Ok, so it’s occasionally slow-witted and cumbersome, and you’ll spend a lot of time twirling the wheel as you turn into corners and then straighten up again afterwards, but the car always feels assured. You can keep up a good lick across country as long as the bends are sweeping and don’t follow one another too quickly.
As you would only expect, it’s not a car that appreciates being hurried through the bends and the ride isn’t the smoothest – particularly on the larger wheels – but it’s better than on many rival pick-ups, although many SUVs handle more sharply and ride more comfortably.
Last, but not least, the Amarok is also very impressive when you head off the beaten track. Granted, it’s not so good that it’ll give Land Rover engineers sleepless nights, but the Amarok can still show a muddy pair of heels to many a rival.
Should I get one?
The missing ingredient in all this is perhaps the most crucial one: how much the Amarok will cost. And, with the car several months away from being launched in the UK, that’s still very much up in the air. All VW will sayis that the new car is likely to cost between £500 and £1000 more than the current car.
That makes it look quite expensive, but then again, the Amarok does have plenty of things that are unique in its class, or class-leading – things like its V6 engine, infotainment system and safety features – so you could argue it’s a price worth paying.

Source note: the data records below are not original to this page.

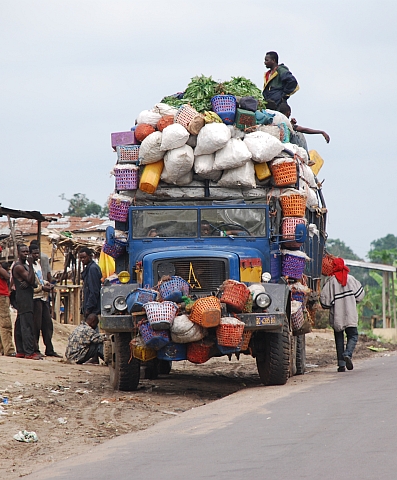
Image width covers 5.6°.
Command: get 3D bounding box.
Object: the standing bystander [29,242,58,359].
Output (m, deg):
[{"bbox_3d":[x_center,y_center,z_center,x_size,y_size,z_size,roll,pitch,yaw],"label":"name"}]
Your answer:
[{"bbox_3d":[-2.332,0.912,61.000,0.420,1.719,0.500,0,0,37],"label":"standing bystander"}]

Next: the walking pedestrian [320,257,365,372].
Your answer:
[{"bbox_3d":[2.145,1.117,60.000,0.640,1.713,0.500,0,0,4],"label":"walking pedestrian"}]

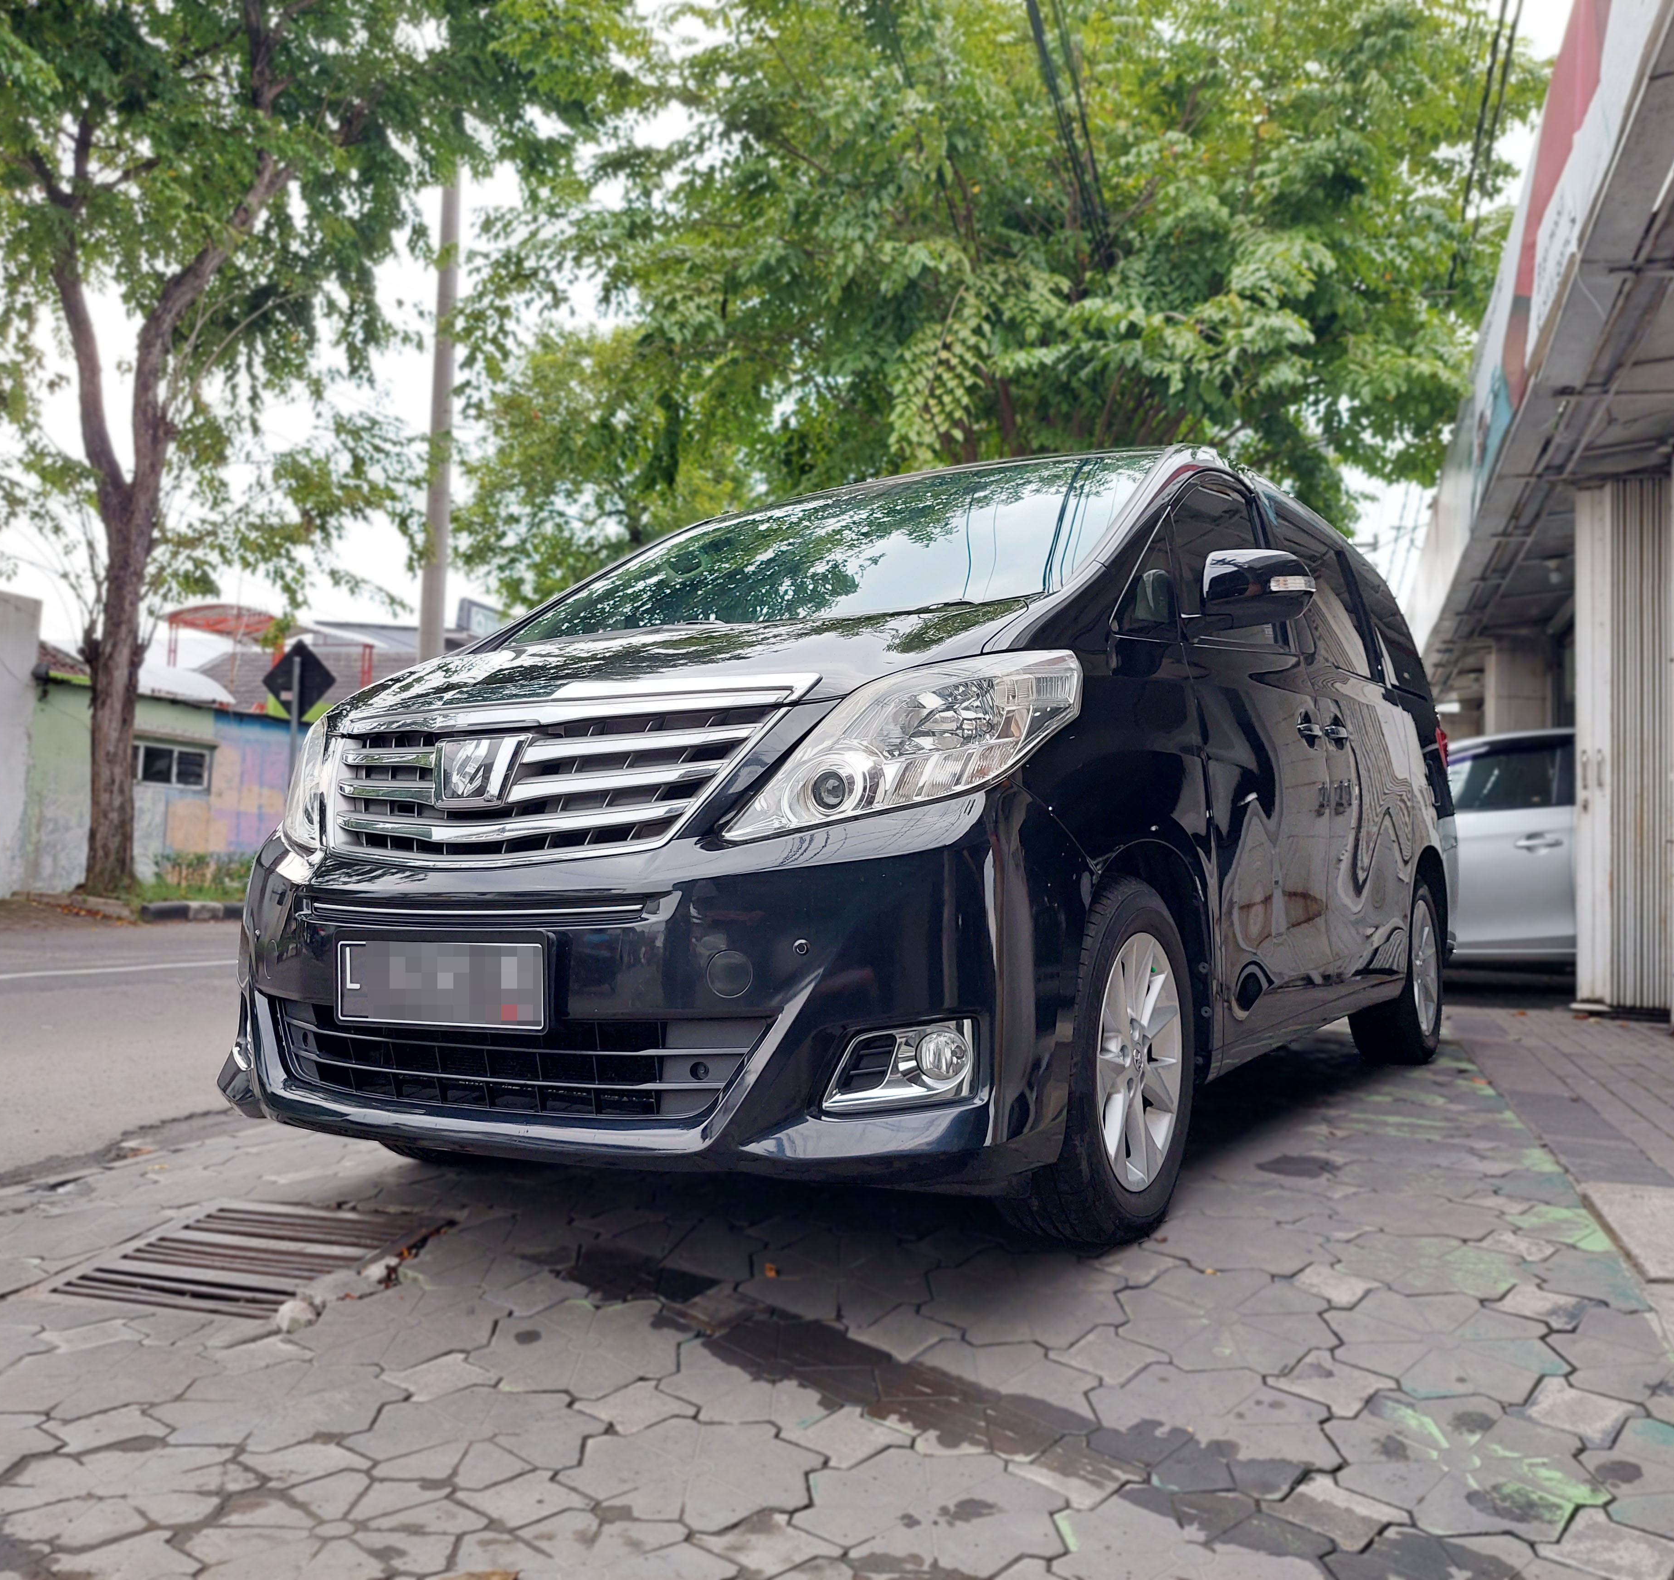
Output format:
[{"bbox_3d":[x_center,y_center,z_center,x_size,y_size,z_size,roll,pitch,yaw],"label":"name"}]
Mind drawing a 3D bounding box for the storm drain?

As it stands, the Amarok is certainly a tempting package that will appeal to existing pick-up owners, and is good enough attract some buyers who might otherwise have gone for a more conventional SUV. True, the Amarok isn’t as engaging to drive as many of them, but it’s certainly something a bit different, and that could be enough to sway buyers who don’t want to be seen in just another SUV. Especially company car drivers, who can take advantage of the flat tax rate on pick-ups, which can make them cheaper to run than a more conventional vehicle.